Иные жизни возвышаются над морем людским и служат маяками для всего человечества. А иные, что еще прекрасней и совершенней, сияют в более узких пределах и лишь благодаря случайным проблескам и отраженьям становятся известны внешнему миру. Так было и с нашим другом. Самое лучшее и достойное умиления в ней известно лишь одному-двум из нас; таинственное и тайное, оно не поддается разгадке. Верная, мягкая, мудрая и бескорыстная, она поддерживала того, кто оплакивает ее здесь сегодня, ему она отдала свое сердце, и свою юность, и самое лучшее в своей прекрасной жизни, разделила с ним добрую молву и злую, разделила тяготы и неудачи нашего трудного, исполненного опасностей мира. Она была превосходная жена, счастливая мать и создательница открытого, радушного и гостеприимного дома. Возможно, она была слишком деликатна и ненастойчива, что мешало широкому и разнообразному знакомству, но ее неиссякаемое добросердечие распространялось на многих и многих. Она не упускала случая незаметно сделать добро. Никто не мог бы рассказать обо всех ее заботливых дарах, которые она делала чуть ли не извиняясь, о щедрой помощи, о многих благодеяниях, потому что никто не знает их все. По ее мнению, доброе дело, о котором говорят или даже помнят, наполовину обесценивается. У нее была большая душа. Она умела простить неблагодарность, не обижалась из-за небрежности. Никогда никого не осуждала. „Бедняжки“, „Какие же они глупые, бедняжки“, — говорила она обычно, когда узнавала о какой-нибудь отвратительной истории или читала о какой-нибудь безобразной ссоре, — ей казалось, что дурные поступки отзываются болью и стыдом даже у тех, кто их совершил. У нее для всех хватало сострадания и милосердия, только не для себя. К себе она всегда была взыскательна. По натуре она была правдива, никогда не лгала, не играла ни в какие закулисные игры. Безмерно любила все красивое и изящное, и с годами вкус ее как будто становился еще изощренней.
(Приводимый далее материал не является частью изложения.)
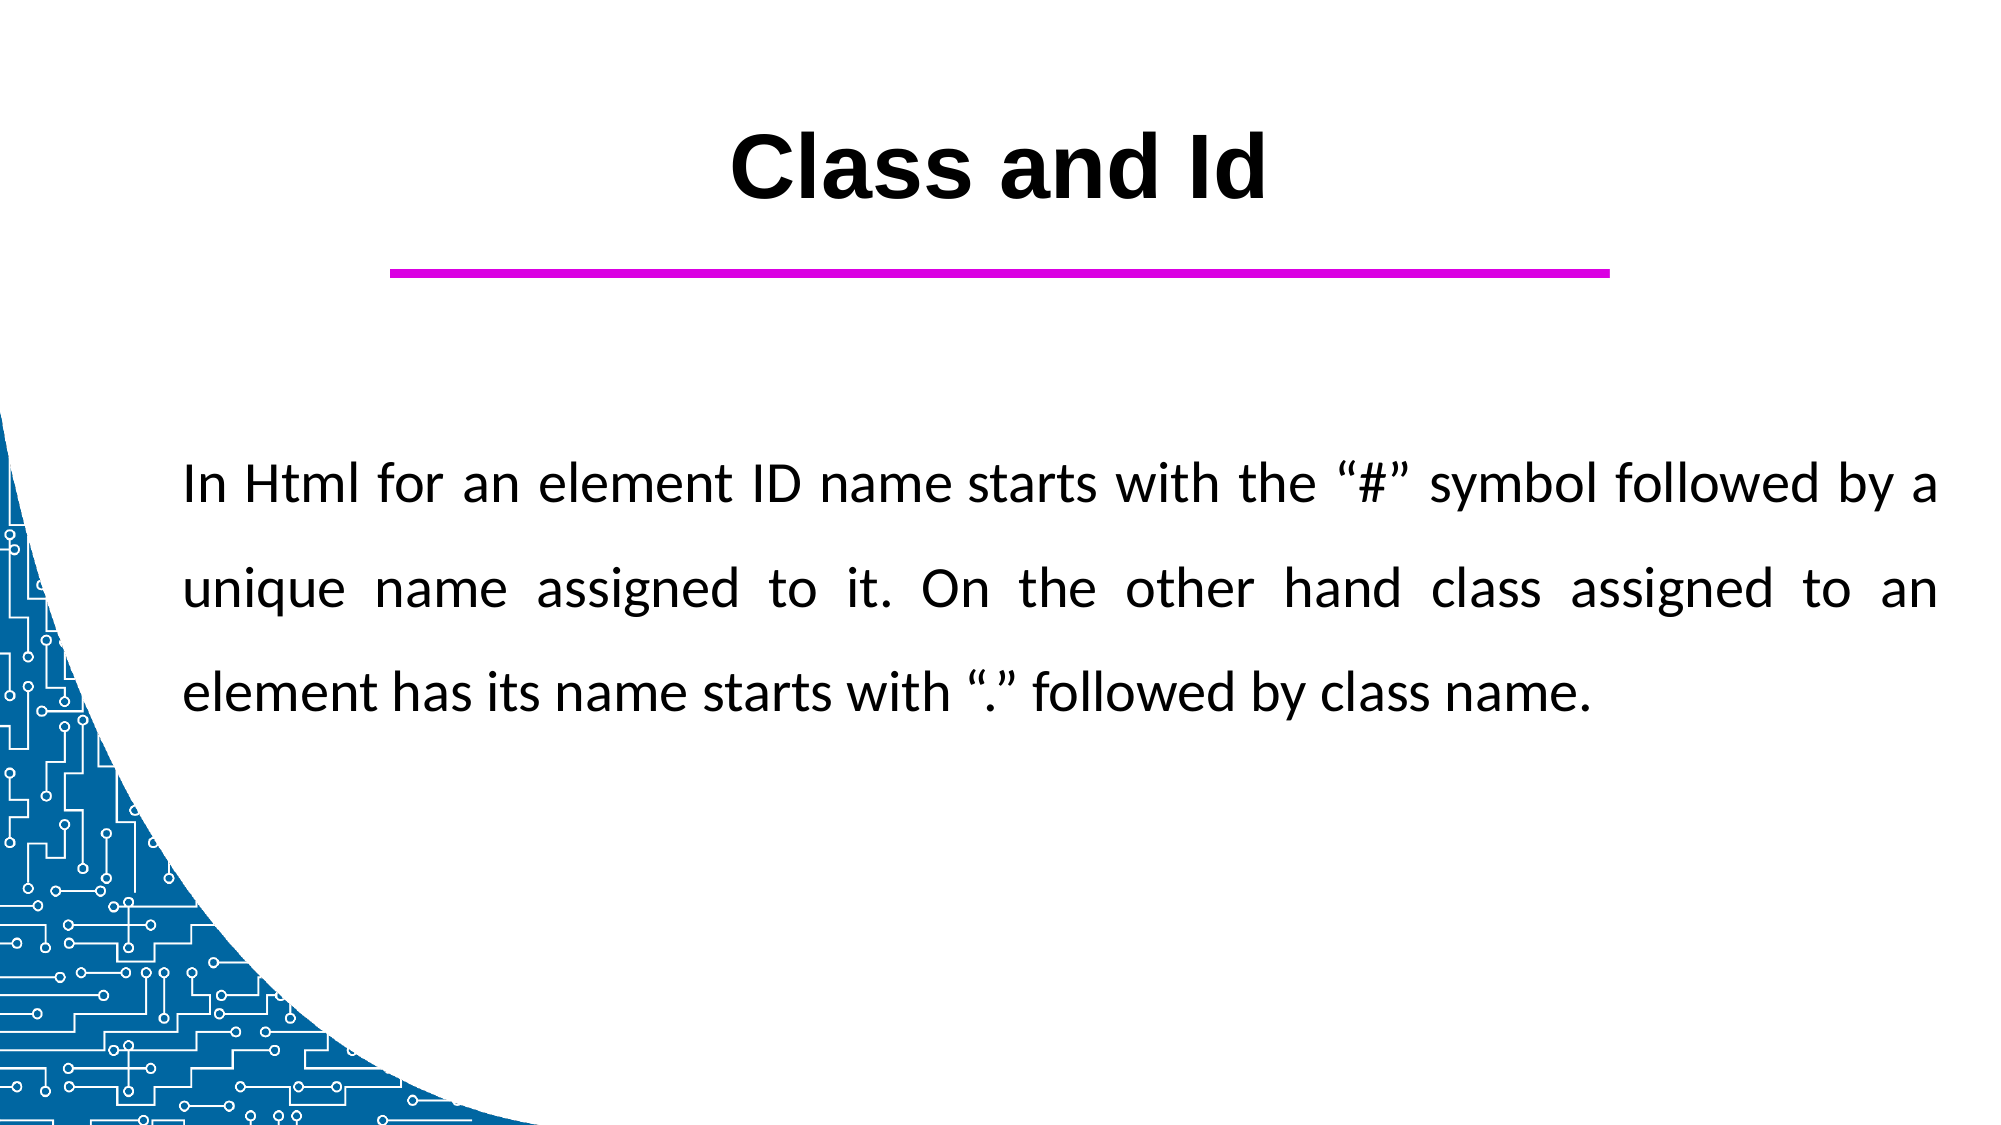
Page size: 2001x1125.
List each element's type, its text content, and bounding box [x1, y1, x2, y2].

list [0, 411, 539, 1125]
text_box In Html for an element ID name starts with the “#” symbol followed by a unique name assigned to it. On the other hand class assigned to an element has its name starts with “.” followed by class name. [167, 401, 1955, 731]
title Class and Id [137, 59, 1863, 278]
picture [390, 269, 1610, 278]
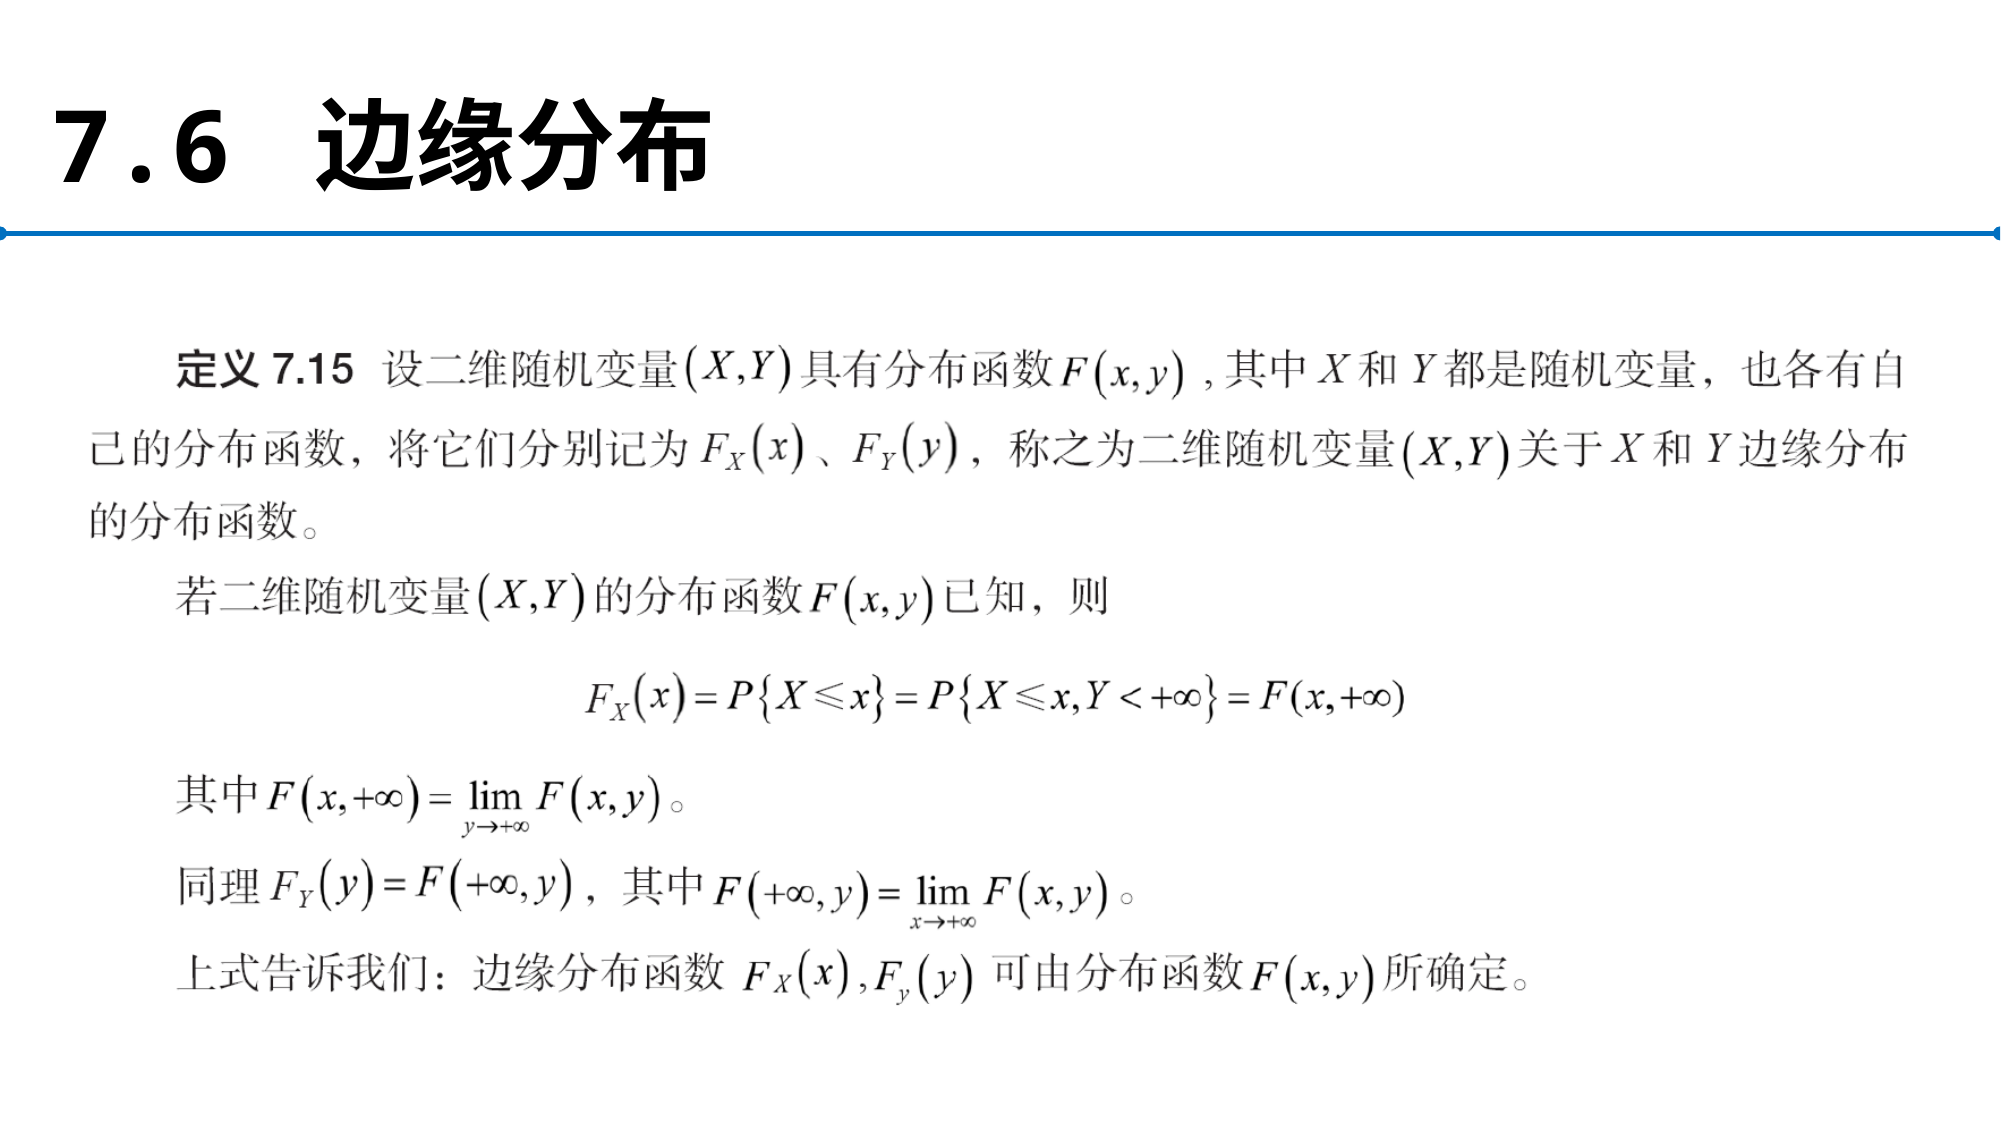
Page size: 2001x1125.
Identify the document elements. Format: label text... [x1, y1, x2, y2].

picture [0, 327, 2000, 1021]
title 7.6 边缘分布 [36, 41, 1863, 260]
В живой природе ей всего милей были розы в ее любимом саду и освещенные солнцем заснеженные горы…
Не увидит она больше ни цветов, ни солнца, и боли и нарастающая слабость последних месяцев тоже для нее кончились; но дух ее жизни еще с нами — дух сострадания, доброты, чести, снисходительной цельности — еще среди нас, в памяти всех, кто ее знал.
А теперь дорогое нам тело должно проследовать от нас к всепоглощающему пламени. Ее жизнь была звездой, огонь устремляется к огню и свет к свету. Она возвращается в горнило всего сущего, из которого была извлечена ее жизнь, но она остается, бережно хранимая в глубине наших сердец, и живет вечно в самой сути свершенных ею дел».
43
«Героическую пьесу» (фр.).
Тут чтец замолчал и гроб медленно проследовал в преддверие горнила. Все встали. Двери закрылись, и опять раздался голос чтеца:
«Мы вверили нашу дорогую усопшую пламени, и скоро здесь останется лишь горсть пепла как след существа, которое мы знали и любили.
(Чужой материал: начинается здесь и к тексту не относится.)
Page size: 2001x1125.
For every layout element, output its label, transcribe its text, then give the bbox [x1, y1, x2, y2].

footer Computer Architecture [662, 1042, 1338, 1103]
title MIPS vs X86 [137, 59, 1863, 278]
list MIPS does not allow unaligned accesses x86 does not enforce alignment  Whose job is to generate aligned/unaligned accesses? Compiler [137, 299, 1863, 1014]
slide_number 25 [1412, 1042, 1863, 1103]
И пока мы стоим здесь, мы, чьи тела вскоре должны последовать за ней туда, где нам уготовано то же упокоение и рассеяние, давайте задумаемся на миг о том, как лучше распорядиться еще оставшимся нам временем.
И пусть память об этом нежном и сияющем духе станет неким талисманом, благодаря которому наша жизнь будет исполнена доброжелательства, правдивости и великодушия».